Exercise brief = Reproduce every line of the listing below word for word, omitting the pictures.
BEGIN Exercise material
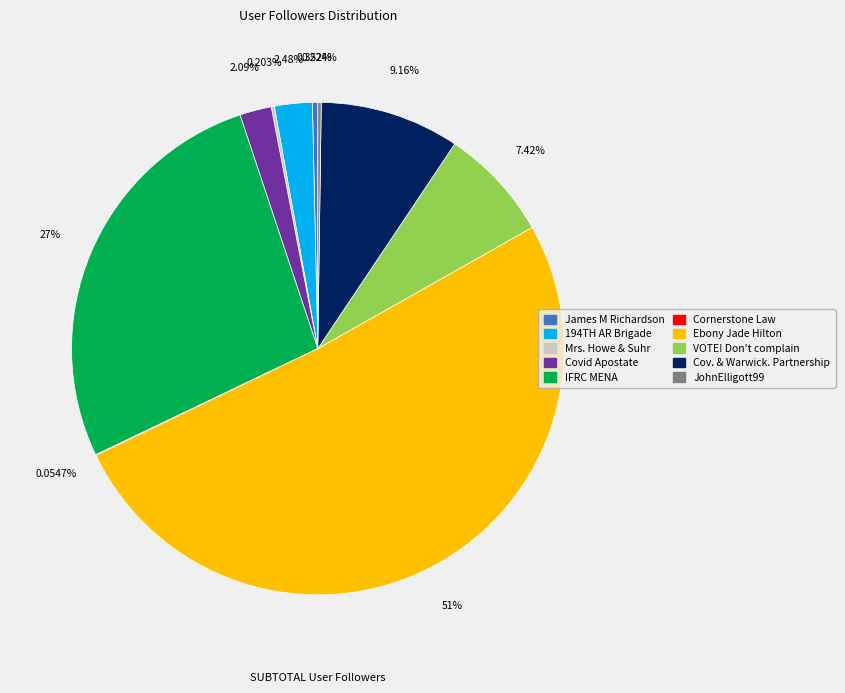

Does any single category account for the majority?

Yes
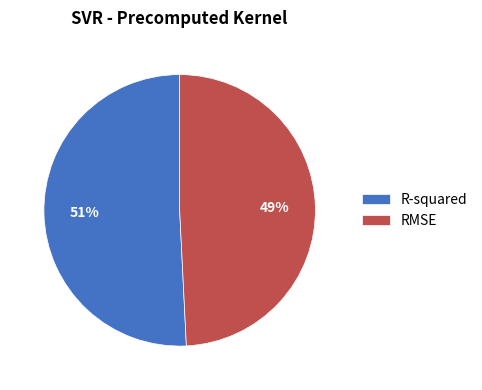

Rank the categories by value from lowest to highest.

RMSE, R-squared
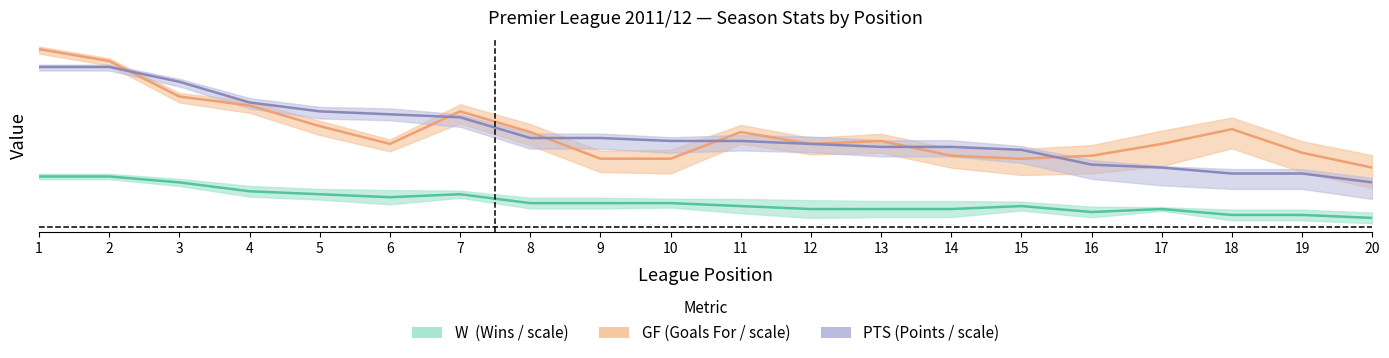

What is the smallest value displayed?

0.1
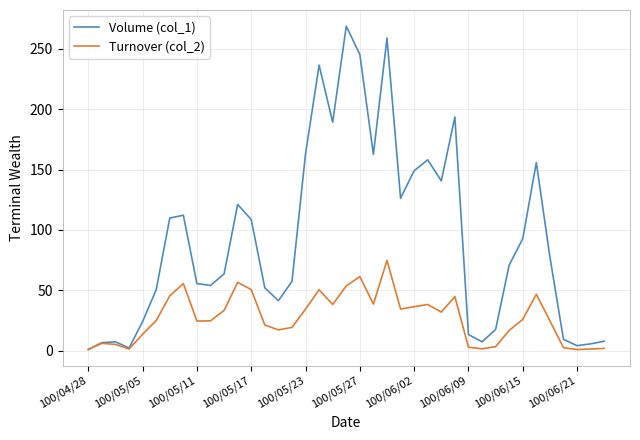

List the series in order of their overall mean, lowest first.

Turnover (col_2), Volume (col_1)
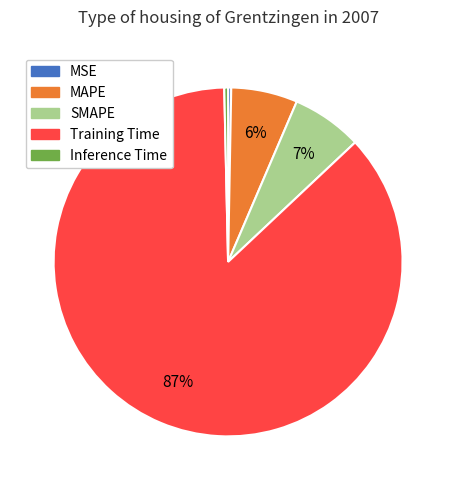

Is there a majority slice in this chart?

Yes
END Exercise material
Result =
Does any single category account for the majority?

Yes

Rank the categories by value from lowest to highest.

RMSE, R-squared

What is the smallest value displayed?

0.1

List the series in order of their overall mean, lowest first.

Turnover (col_2), Volume (col_1)

Is there a majority slice in this chart?

Yes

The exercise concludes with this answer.